### [SELECTED PASSAGE]
----------

I was reading the Oracle documentation for regular expressions and I can't seem to find something that I can use to replace the for loop below. I have scraped the body of an html web page but I am left with the html tags as well. Is there a regex command that allows you to replace everything beginning with a "<" and ending with ">" ? Essentially deleting the html tags altogether? The for loop does work, I was just hoping that I could find something cleaner.
char[] charWordsOfWebsite = wordsOfWebsite.toCharArray(); //wordsOfWebsite is the String I stored the html page into. Then store string as an array of characters.
boolean insideHTMLTag = false;
for (int i = 0; i <= charWordsOfWebsite.length-1 ; i++) { //This loop gets rid of all html tags
if (charWordsOfWebsite[i] == '<'){ //Beginning of html tag
charWordsOfWebsite[i] = ' ';
insideHTMLTag = true;
} else if (insideHTMLTag && charWordsOfWebsite[i] != '>'){ //Inside html tag
charWordsOfWebsite[i] = ' ';
} else if (charWordsOfWebsite[i] == '>'){ //End of html tag
charWordsOfWebsite[i] = ' ';
insideHTMLTag = false;
}
}
//Put char array into string, replace multiple white spaces with one white space, inverted regex replaces all characters except a-z, A-Z, 0-9, finally use setter to store the refined words string for later use.
setRefinedWordsOfWebsite(new String(charWordsOfWebsite).trim().replaceAll("\\s{2,}", " ").replaceAll("[^a-zA-Z0-9\\s]", ""));

----------

### [DATASET EXCERPTS]

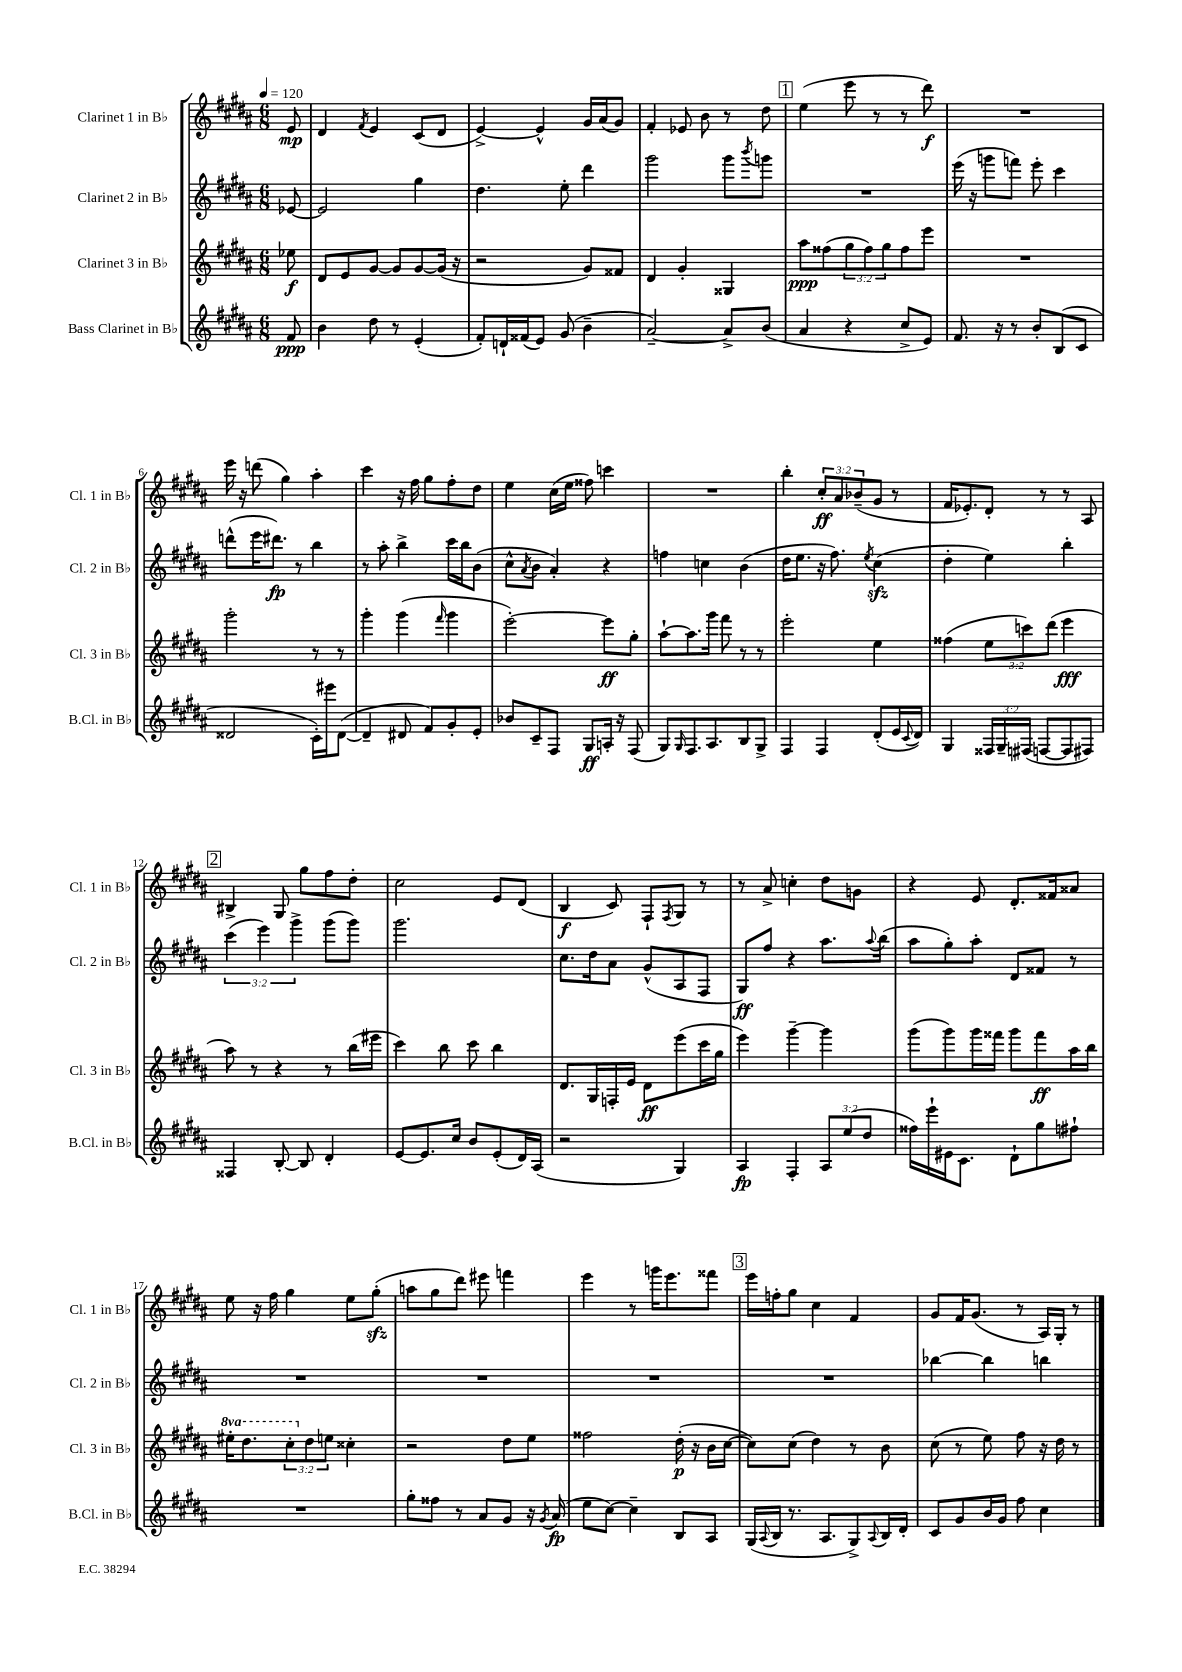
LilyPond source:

<<
\new StaffGroup <<
\new Staff = "s0" \with { instrumentName = "Clarinet 1 in Bb" shortInstrumentName = "Cl. 1 in Bb" } {
    \clef treble \key b \major \numericTimeSignature \time 6/8 \override Staff.TupletNumber.text = #tuplet-number::calc-fraction-text \partial 8 \tempo 4 = 120
    e'8\mp |
    dis'4 \acciaccatura { fis'8 } e'4 cis'8( dis'8 |
    e'4~->) e'4-^ gis'16 ais'16( gis'8) |
    fis'4-. ees'8 b'8 r8 dis''8 |
    \mark \markup { \box "1" } e''4( e'''8 r8 r8 dis'''8\f) |
    R2. |
    e'''16 r16 d'''8( gis''4) ais''4-. |
    cis'''4 r16 fis''16 gis''8 fis''8-. dis''8 |
    e''4 cis''16( e''16 fisis''8) c'''4 |
    R2. |
    b''4-. \tuplet 3/2 { cis''8-.\ff ais'8 bes'8--( } gis'8 r8 |
    fis'16 ees'8.-.) dis'8-. r8 r8 ais8 |
    \mark \markup { \box "2" } bis4-> gis8 gis''8 fis''8 dis''8-. |
    cis''2 e'8 dis'8( |
    b4\f cis'8) fis8-! \acciaccatura { fis8 } gis8 r8 |
    r8 ais'8-> c''4-. dis''8 g'8 |
    r4 e'8 dis'8.-. fisis'16 aisis'8 |
    e''8 r16 fis''16 gis''4 e''8 gis''8-.\sfz( |
    a''8 gis''8 dis'''8) eis'''8 f'''4 |
    e'''4 r8 g'''16 e'''8. fisis'''8 |
    \mark \markup { \box "3" } e'''16 f''16-. gis''8 cis''4 fis'4 |
    gis'8 fis'16 gis'8.( r8 ais16) gis16-. r8 \bar "|." |
}
\new Staff = "s1" \with { instrumentName = "Clarinet 2 in Bb" shortInstrumentName = "Cl. 2 in Bb" } {
    \clef treble \key b \major \numericTimeSignature \time 6/8 \override Staff.TupletNumber.text = #tuplet-number::calc-fraction-text \partial 8
    ees'8~ |
    ees'2 gis''4 |
    dis''4. e''8-. dis'''4 |
    gis'''2 gis'''8 \acciaccatura { b'''8 } g'''8 |
    \mark \markup { \box "1" } R2. |
    e'''16( r16 g'''8 f'''8) e'''8-. cis'''4 |
    d'''8-^( e'''16 dis'''8.\fp) r8 b''4 |
    r8 ais''8-. b''4-> cis'''16 b''16 b'8( |
    cis''8-^ \acciaccatura { ais'8 } b'8 ais'4-.) r4 |
    f''4 c''4 b'4( |
    dis''16 e''8. r16 fis''8.) \acciaccatura { e''8 } cis''4\sfz( |
    dis''4-. e''4) b''4-. |
    \mark \markup { \box "2" } \tuplet 3/2 { cis'''4( e'''4) gis'''4-> } gis'''8( gis'''8) |
    gis'''2. |
    cis''8. dis''16 ais'8 gis'8-^( ais8 fis8 |
    gis8\ff) fis''8 r4 ais''8. \appoggiatura { ais''8 } b''16( |
    ais''8 gis''8-.) ais''8-. dis'8 fisis'8 r8 |
    R2. |
    R2. |
    R2. |
    \mark \markup { \box "3" } R2. |
    bes''4~ bes''4 b''4 \bar "|." |
}
\new Staff = "s2" \with { instrumentName = "Clarinet 3 in Bb" shortInstrumentName = "Cl. 3 in Bb" } {
    \clef treble \key b \major \numericTimeSignature \time 6/8 \override Staff.TupletNumber.text = #tuplet-number::calc-fraction-text \set Staff.ottavationMarkups = #ottavation-simple-ordinals \partial 8
    ees''8\f |
    dis'8 e'8 gis'8~ gis'8 gis'8~ gis'16( r16 |
    r2 gis'8) fisis'8 |
    dis'4 gis'4-. gisis4 |
    \mark \markup { \box "1" } ais''8\ppp fisis''8( \tuplet 3/2 { gis''8 fisis''8) gis''8 } fisis''8 e'''8 |
    R2. |
    gis'''2-. r8 r8 |
    gis'''4-. gis'''4( \grace { fis'''16 } gis'''4 |
    e'''2~-.) e'''8\ff gis''8-. |
    ais''8~-! ais''8. gis'''16 fis'''8 r8 r8 |
    e'''2-. e''4 |
    fisis''4( \tuplet 3/2 { e''8 c'''8) dis'''8( } e'''4\fff |
    \mark \markup { \box "2" } ais''8) r8 r4 r8 b''16( eis'''16 |
    cis'''4) b''8 cis'''8 b''4 |
    dis'8. gis16 f16-. e'16 dis'8\ff e'''8( cis'''16 gis''16 |
    e'''4) gis'''4~-- gis'''4 |
    gis'''8( gis'''8) gis'''16 fisis'''16 gis'''8 fisis'''8\ff ais''16 b''16 |
    \ottava #1 eis'''16-. dis'''8. \tuplet 3/2 { cis'''8-. \ottava #0 dis''8 e''!8 } cisis''4-. |
    r2 dis''8 e''8 |
    fisis''2 dis''16-.\p( r16 b'16 cis''16~ |
    \mark \markup { \box "3" } cis''8) cis''8( dis''4) r8 b'8 |
    cis''8( r8 e''8) fis''8 r16 dis''16 r8 \bar "|." |
}
\new Staff = "s3" \with { instrumentName = "Bass Clarinet in Bb" shortInstrumentName = "B.Cl. in Bb" } {
    \clef treble \key b \major \numericTimeSignature \time 6/8 \override Staff.TupletNumber.text = #tuplet-number::calc-fraction-text \partial 8
    fis'8\ppp |
    b'4 dis''8 r8 e'4-.( |
    fis'8-.) d'16-! fisis'16( e'8) gis'8( b'4-- |
    ais'2~--) ais'8-> b'8( |
    \mark \markup { \box "1" } ais'4 r4 cis''8-> e'8) |
    fis'8. r16 r8 b'8-. b8( cis'8 |
    disis'2 cis'16-.) eis'''16 disis'8~( |
    disis'4-- dis'8 fis'8) gis'8-. e'8-. |
    bes'8 cis'8-- fis8 gis8\ff a16-. r16 fis8( |
    gis8) \grace { gis16 } fis8. ais8. b8 gis8-> |
    fis4 fis4 dis'8-.( e'16 \appoggiatura { cis'8 } dis'16) |
    gis4 \tuplet 3/2 { fisis16 gis16-- fis16( } f8~ f8 fis8) |
    \mark \markup { \box "2" } fisis4 b8~-. b8 dis'4-. |
    e'8~ e'8. cis''16 b'8 e'8-.( dis'16) ais16( |
    r2 gis4) |
    ais4\fp fis4-. \tuplet 3/2 { ais8 e''8( dis''8 } |
    fisis''16) e'''16-! eis'16 cis'8. dis'8-! gis''8 fis''8-! |
    R2. |
    gis''8-. fisis''8 r8 ais'8 gis'8 r16 \acciaccatura { gis'8 } ais'16\fp( |
    e''8 cis''8~) cis''4-- b8 ais8 |
    \mark \markup { \box "3" } gis16( \appoggiatura { ais8 } b16 r8. ais8. gis8->) \appoggiatura { ais8 } b16 dis'16-. |
    cis'8 gis'8 b'16 gis'16 fis''8 cis''4 \bar "|." |
}
>>
>>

----------

### [WHAT YOU WILL DO]
- a) Write out, word for word, the stretch of the HTML-tag post from "I was reading" through "array of characters.".
- b) Filter the rows and copy every line that contains the string "Clarinet".

### [EXERCISE ANSWERS]
- a)
I was reading the Oracle documentation for regular expressions and I can't seem to find something that I can use to replace the for loop below. I have scraped the body of an html web page but I am left with the html tags as well. Is there a regex command that allows you to replace everything beginning with a "<" and ending with ">" ? Essentially deleting the html tags altogether? The for loop does work, I was just hoping that I could find something cleaner.
char[] charWordsOfWebsite = wordsOfWebsite.toCharArray(); //wordsOfWebsite is the String I stored the html page into. Then store string as an array of characters.

- b)
\new Staff = "s0" \with { instrumentName = "Clarinet 1 in Bb" shortInstrumentName = "Cl. 1 in Bb" } {
\new Staff = "s1" \with { instrumentName = "Clarinet 2 in Bb" shortInstrumentName = "Cl. 2 in Bb" } {
\new Staff = "s2" \with { instrumentName = "Clarinet 3 in Bb" shortInstrumentName = "Cl. 3 in Bb" } {
\new Staff = "s3" \with { instrumentName = "Bass Clarinet in Bb" shortInstrumentName = "B.Cl. in Bb" } {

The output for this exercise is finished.